Work instructions
The records that follow must be printed exactly as they are.
:: Supplied records
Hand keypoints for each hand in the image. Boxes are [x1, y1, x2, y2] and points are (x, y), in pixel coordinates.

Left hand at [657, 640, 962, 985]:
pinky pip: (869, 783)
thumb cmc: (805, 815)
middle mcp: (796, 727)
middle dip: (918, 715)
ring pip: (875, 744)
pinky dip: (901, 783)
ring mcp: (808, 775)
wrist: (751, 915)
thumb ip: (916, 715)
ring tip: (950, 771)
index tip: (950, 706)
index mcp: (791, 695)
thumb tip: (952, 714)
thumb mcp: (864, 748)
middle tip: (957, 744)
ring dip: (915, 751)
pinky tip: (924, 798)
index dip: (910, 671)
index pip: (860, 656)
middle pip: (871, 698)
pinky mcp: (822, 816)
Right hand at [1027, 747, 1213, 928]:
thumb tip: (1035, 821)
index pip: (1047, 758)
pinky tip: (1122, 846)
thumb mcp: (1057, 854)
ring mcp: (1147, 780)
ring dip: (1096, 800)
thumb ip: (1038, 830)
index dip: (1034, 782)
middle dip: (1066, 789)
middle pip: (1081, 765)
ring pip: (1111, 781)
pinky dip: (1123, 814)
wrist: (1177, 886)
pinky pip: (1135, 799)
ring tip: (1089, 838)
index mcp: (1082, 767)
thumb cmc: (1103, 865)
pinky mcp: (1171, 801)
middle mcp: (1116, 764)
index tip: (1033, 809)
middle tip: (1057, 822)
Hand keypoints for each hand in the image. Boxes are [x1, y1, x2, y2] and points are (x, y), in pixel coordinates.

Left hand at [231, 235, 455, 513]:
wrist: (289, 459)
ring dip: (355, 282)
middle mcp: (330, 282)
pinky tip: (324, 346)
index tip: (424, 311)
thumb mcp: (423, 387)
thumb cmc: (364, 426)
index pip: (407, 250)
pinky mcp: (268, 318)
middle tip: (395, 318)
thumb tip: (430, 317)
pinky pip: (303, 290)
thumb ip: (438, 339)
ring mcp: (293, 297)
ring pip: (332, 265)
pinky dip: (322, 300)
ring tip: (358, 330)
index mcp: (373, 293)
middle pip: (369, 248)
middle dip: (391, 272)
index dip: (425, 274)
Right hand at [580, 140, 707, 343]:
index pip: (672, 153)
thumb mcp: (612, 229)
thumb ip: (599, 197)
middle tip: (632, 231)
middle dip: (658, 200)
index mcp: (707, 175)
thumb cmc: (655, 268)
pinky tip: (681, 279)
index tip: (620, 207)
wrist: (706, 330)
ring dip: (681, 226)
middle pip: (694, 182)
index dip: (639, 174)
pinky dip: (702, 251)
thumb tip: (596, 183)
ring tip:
::::
Reply to the task
Hand keypoints for each hand in the image. Boxes are [x1, y1, x2, y2] and points are (x, y), in pixel coordinates.

Left hand at [657, 640, 962, 985]:
pinky pip: (869, 783)
thumb cmc: (805, 815)
middle mcp: (796, 727)
middle dip: (918, 715)
ring pip: (875, 744)
pinky dip: (901, 783)
ring mcp: (808, 775)
wrist: (751, 915)
thumb ip: (916, 715)
ring tip: (950, 771)
index tip: (950, 706)
index mcp: (791, 695)
thumb tip: (952, 714)
thumb mcp: (864, 748)
middle tip: (957, 744)
ring dip: (915, 751)
pinky tip: (924, 798)
index dip: (910, 671)
index pip: (860, 656)
middle pip: (871, 698)
pinky mcp: (822, 816)
Right hand at [1027, 747, 1213, 928]:
thumb tip: (1035, 821)
index pip: (1047, 758)
pinky tip: (1122, 846)
thumb mcp: (1057, 854)
ring mcp: (1147, 780)
ring dip: (1096, 800)
thumb ip: (1038, 830)
index dip: (1034, 782)
middle dip: (1066, 789)
middle pip: (1081, 765)
ring pip: (1111, 781)
pinky dip: (1123, 814)
wrist: (1177, 886)
pinky pip: (1135, 799)
ring tip: (1089, 838)
index mcp: (1082, 767)
thumb cmc: (1103, 865)
pinky mcp: (1171, 801)
middle mcp: (1116, 764)
index tip: (1033, 809)
middle tip: (1057, 822)
Hand keypoints for each hand in the image. Boxes are [x1, y1, x2, y2] and points are (x, y), in pixel coordinates.

Left hand at [231, 235, 455, 513]:
wrist: (289, 459)
ring dip: (355, 282)
middle mcp: (330, 282)
pinky tip: (324, 346)
index tip: (424, 311)
thumb mcp: (423, 387)
thumb cmc: (364, 426)
index pip: (407, 250)
pinky mcp: (268, 318)
middle tip: (395, 318)
thumb tip: (430, 317)
pinky pip: (303, 290)
thumb ip: (438, 339)
ring mcp: (293, 297)
ring pip: (332, 265)
pinky dip: (322, 300)
ring tip: (358, 330)
index mcp: (373, 293)
middle pip: (369, 248)
middle dip: (391, 272)
index dip: (425, 274)
Right hand at [580, 140, 707, 343]:
index pip: (672, 153)
thumb mcp: (612, 229)
thumb ip: (599, 197)
middle tip: (632, 231)
middle dip: (658, 200)
index mcp: (707, 175)
thumb cmc: (655, 268)
pinky tip: (681, 279)
index tip: (620, 207)
wrist: (706, 330)
ring dip: (681, 226)
middle pip: (694, 182)
index dip: (639, 174)
pinky dip: (702, 251)
thumb tip: (596, 183)
ring tip:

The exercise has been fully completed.